ATM-mediated phosphorylation activates the tumor-suppressive function of B56γ-PP2A

Abstract

Protein phosphatase 2A (PP2A) is a family of heterotrimeric protein phosphatases that has a multitude of functions inside the cell, acting through various substrate targets in cell-signaling pathways. Recent evidence suggests that a subset of PP2A holoenzymes function as tumor suppressors and one particular family of B subunits, B56, are implicated in this function. However, the regulatory mechanisms that govern activation of B56-PP2A tumor-suppressive function have not been elucidated. In the present study, we demonstrate that ataxia-telangiectasia mutated (ATM) directly phosphorylates and specifically regulates B56γ3, B56γ2 and B56δ, after DNA damage. We further show that phosphorylation of B56γ3 at Ser510 leads to an increase in B56γ3-PP2A complexes, and direction of PP2A phosphatase activity toward the substrate p53, activating its tumor-suppressive functions.

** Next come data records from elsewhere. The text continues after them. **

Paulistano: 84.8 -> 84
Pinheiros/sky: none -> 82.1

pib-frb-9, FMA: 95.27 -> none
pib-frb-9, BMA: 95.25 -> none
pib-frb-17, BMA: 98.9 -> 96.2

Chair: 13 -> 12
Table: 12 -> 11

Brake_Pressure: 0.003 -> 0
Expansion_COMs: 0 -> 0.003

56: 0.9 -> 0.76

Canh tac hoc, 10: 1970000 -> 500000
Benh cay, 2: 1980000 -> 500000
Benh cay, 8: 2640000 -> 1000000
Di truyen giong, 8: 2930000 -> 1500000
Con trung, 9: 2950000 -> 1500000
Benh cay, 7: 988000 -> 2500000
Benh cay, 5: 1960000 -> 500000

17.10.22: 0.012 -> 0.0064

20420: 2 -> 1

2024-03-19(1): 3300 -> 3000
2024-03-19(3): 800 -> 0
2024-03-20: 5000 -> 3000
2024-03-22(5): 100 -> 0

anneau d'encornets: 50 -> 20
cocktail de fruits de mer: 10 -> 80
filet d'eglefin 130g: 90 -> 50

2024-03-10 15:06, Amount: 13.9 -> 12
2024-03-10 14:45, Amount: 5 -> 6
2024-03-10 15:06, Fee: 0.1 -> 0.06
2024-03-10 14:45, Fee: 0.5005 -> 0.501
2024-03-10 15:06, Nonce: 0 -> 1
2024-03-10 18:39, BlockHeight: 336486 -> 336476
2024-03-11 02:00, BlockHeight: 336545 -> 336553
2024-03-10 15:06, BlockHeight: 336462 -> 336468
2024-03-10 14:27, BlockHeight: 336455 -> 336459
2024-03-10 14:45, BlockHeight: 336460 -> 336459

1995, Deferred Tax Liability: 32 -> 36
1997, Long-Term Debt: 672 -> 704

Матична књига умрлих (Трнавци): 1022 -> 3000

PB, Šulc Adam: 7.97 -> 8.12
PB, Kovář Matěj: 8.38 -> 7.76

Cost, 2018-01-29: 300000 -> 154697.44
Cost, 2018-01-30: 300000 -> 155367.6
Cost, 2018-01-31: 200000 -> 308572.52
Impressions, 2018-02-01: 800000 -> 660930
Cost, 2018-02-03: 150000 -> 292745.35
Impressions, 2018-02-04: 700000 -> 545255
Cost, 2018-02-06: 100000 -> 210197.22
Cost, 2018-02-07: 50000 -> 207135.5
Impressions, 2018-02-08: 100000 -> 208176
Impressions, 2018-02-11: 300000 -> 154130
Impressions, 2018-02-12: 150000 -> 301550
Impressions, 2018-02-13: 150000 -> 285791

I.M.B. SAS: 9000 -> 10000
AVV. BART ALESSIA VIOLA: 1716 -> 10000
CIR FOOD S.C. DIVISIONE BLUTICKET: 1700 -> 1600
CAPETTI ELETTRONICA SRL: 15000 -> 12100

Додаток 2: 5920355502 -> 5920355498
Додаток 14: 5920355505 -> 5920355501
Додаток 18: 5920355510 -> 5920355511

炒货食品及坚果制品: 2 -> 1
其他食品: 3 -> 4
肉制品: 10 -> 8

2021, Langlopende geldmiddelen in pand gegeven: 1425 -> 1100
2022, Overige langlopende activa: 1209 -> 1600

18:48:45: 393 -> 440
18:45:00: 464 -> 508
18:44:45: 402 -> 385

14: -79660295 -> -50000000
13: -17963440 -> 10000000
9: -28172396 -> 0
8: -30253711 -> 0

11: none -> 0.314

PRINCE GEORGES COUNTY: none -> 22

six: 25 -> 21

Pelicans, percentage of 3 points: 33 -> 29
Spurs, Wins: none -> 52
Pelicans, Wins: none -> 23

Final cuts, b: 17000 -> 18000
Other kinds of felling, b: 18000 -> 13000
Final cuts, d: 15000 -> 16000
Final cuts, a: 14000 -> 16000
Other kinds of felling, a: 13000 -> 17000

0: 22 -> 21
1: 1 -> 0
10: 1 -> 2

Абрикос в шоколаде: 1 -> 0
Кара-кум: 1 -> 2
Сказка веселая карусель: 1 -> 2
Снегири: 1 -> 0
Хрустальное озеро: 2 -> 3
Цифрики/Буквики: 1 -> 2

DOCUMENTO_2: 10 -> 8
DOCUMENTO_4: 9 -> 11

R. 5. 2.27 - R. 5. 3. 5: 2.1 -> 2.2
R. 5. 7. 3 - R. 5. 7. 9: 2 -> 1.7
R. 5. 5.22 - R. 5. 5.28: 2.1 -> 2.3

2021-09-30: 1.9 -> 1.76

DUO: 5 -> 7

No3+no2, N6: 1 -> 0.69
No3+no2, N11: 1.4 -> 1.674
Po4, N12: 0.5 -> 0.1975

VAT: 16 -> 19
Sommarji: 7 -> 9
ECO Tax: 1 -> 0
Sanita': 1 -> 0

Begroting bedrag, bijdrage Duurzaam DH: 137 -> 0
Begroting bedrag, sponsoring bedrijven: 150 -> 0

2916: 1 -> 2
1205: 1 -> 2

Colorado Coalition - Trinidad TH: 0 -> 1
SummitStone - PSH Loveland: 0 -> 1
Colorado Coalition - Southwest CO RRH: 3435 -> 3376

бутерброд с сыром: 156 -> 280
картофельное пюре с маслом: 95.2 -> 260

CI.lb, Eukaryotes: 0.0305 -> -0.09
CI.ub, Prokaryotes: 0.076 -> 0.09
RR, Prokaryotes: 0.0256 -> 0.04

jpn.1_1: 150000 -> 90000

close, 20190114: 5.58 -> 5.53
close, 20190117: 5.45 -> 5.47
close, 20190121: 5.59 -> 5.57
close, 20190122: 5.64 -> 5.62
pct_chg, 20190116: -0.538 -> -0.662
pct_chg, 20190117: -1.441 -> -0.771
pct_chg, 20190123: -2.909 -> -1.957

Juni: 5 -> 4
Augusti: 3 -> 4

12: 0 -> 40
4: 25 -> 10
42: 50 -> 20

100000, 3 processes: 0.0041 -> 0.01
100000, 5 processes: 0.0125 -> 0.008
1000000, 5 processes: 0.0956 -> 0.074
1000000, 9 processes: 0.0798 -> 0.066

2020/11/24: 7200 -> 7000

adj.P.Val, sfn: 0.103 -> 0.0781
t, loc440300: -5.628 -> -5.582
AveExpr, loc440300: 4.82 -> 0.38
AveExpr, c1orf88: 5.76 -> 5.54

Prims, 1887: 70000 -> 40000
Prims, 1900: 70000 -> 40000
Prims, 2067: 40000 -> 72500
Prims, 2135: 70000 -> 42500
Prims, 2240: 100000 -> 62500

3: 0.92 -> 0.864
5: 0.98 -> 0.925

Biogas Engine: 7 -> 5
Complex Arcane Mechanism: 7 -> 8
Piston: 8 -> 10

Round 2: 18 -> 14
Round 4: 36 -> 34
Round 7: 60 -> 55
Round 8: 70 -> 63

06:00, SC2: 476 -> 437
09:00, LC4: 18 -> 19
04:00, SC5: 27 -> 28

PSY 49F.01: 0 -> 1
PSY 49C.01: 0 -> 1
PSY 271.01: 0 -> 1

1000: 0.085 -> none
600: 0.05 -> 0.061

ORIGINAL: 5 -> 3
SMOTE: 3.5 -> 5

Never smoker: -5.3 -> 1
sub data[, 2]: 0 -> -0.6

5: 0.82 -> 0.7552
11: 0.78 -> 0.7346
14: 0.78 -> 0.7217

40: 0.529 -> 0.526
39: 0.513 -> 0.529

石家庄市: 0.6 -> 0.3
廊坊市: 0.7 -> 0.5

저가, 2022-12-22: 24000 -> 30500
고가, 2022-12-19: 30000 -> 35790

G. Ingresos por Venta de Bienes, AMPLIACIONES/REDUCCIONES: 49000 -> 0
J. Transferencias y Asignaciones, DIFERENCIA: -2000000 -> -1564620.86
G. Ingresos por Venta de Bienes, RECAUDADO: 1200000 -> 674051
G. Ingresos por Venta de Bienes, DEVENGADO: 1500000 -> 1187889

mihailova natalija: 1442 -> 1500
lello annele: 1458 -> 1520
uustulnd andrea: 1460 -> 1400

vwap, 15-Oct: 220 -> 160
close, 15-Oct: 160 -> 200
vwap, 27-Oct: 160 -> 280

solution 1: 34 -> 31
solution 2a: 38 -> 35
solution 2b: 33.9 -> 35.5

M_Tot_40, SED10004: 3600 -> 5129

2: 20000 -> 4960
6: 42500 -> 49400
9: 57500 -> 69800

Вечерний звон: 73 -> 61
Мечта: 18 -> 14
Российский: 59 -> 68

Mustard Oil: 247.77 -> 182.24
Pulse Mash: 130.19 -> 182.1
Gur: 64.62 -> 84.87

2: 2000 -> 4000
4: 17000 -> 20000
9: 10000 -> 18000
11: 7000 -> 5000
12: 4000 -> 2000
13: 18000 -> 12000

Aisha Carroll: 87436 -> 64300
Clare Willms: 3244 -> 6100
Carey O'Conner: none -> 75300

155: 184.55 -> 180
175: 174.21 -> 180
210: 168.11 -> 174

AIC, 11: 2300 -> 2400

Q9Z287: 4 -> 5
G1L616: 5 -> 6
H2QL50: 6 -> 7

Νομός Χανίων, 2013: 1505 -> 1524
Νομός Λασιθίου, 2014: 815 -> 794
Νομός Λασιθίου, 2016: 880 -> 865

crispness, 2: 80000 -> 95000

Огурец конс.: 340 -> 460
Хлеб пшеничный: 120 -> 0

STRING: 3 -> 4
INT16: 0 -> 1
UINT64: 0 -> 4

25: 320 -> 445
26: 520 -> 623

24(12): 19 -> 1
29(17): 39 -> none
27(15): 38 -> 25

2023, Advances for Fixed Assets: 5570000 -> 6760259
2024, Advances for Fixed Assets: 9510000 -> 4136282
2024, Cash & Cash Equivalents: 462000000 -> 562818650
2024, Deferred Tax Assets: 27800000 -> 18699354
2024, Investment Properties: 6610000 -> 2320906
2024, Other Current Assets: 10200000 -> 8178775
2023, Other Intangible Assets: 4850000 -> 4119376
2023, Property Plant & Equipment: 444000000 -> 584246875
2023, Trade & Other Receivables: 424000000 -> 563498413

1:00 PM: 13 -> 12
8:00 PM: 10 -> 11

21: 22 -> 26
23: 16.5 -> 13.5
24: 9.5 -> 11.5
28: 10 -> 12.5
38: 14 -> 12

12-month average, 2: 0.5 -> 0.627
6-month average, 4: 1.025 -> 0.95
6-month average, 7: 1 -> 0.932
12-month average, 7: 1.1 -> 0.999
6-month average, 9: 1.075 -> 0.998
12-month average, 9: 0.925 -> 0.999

In addition, we found that under cell growth conditions B56γ3 is kept at low levels through the actions of the E3 ubiquitin ligase MDM2, and, importantly, phosphorylation of B56γ3 by ATM leads to upregulation of the protein by blocking MDM2-mediated B56γ3 ubiquitination. Finally, we show that Ser510 phosphorylation significantly enhances the ability of B56γ3 to inhibit cell proliferation and anchorage-independent growth. These results provide mechanistic insight into the regulation of PP2A tumor-suppressive function, and suggest a model for parallel regulation of p53 and B56γ3.